*Work to do*
Continue the essay about Carl Sagan's laugh on the Voyager Golden Record, starting after its last paragraph.

===== Provided text =====

We Were Here

by Natalie Kinkade

The echo of Carl Sagan’s laughter is on the Voyager Golden Record. A laugh produced for a matter of record? A utilitarian chuckle? Will the aliens hear its falseness, feel the phony forcedness of it? “Courtesy laugh,” I whisper to my mom after observing her in a small-talk interaction, eliciting her real laugh. In fact, laugh scientists have divided laughter into five distinct categories: spontaneous, simulated, stimulated, induced, and pathological. Which is the one on the Record? I think we can safely rule out pathological, but not having spent time around Sagan, not having been exposed to his various laughs at dinner parties and in front of the television and on overheard phone calls, I’m not sure how to judge the honesty and character of this laugh. But surely Sagan, both romantic and methodical, took care to record a genuine laugh for the Record. For all we know, the aliens might be empaths who can sense sincerity and spontaneity, deceit and dishonesty. The polite “ha” of a business call would not do for such creatures. So what was Sagan laughing at? To my ear it’s something between a chortle and a belly laugh. Perhaps he recorded himself listening to a comedy album on headphones: George Carlin immortalized only by association. Or perhaps he cut the laugh from a previously recorded conversation when he realized, only later, that he wanted the aliens to hear us laugh.

Babies laugh their first laughs in the first few months of life, and even deaf or blind babies know how. Other primates and apes laugh, too. Scientists believe the penchant for laughter evolved as a tool for social bonding—we are thirty times more likely to laugh in a group than by ourselves. Laughter may be the most universal, the most transcendent, the most spontaneous form of communication we have. What better to send to the aliens?

===== Data block =====

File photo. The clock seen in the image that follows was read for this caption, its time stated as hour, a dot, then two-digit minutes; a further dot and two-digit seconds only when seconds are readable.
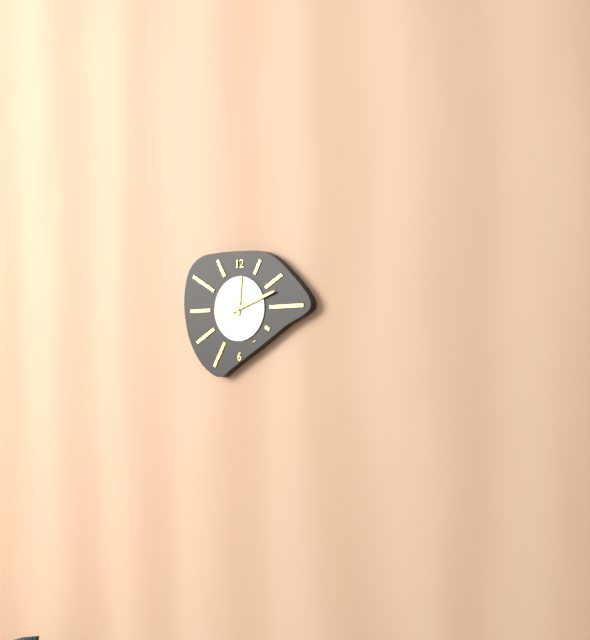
12.12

=====

*Expected answer*
But laughter says only so much. Friendly greetings in fifty-five languages open the Record. In Mandarin Chinese: How’s everyone? We all very much wish to meet you; if you’re free please come and visit. So welcoming! Latin: Greetings to you, whoever you are; we have good will toward you and bring peace across space. Swedish: Greetings from a computer programmer in the little university town of Ithaca on the planet Earth. I had to look up these translations; I knew only three of the fifty-five greetings (and not those three). Most of it was just as foreign to me as it would be to the aliens. Or not. What do I know? Maybe the aliens communicate through sign language or telepathy or some other method beyond human imagination. The very concept of spoken greetings could be utterly incomprehensible to them. Still, Hello seems like a logical place to begin when you’re tasked with recording an autobiography of the human race in 180 minutes.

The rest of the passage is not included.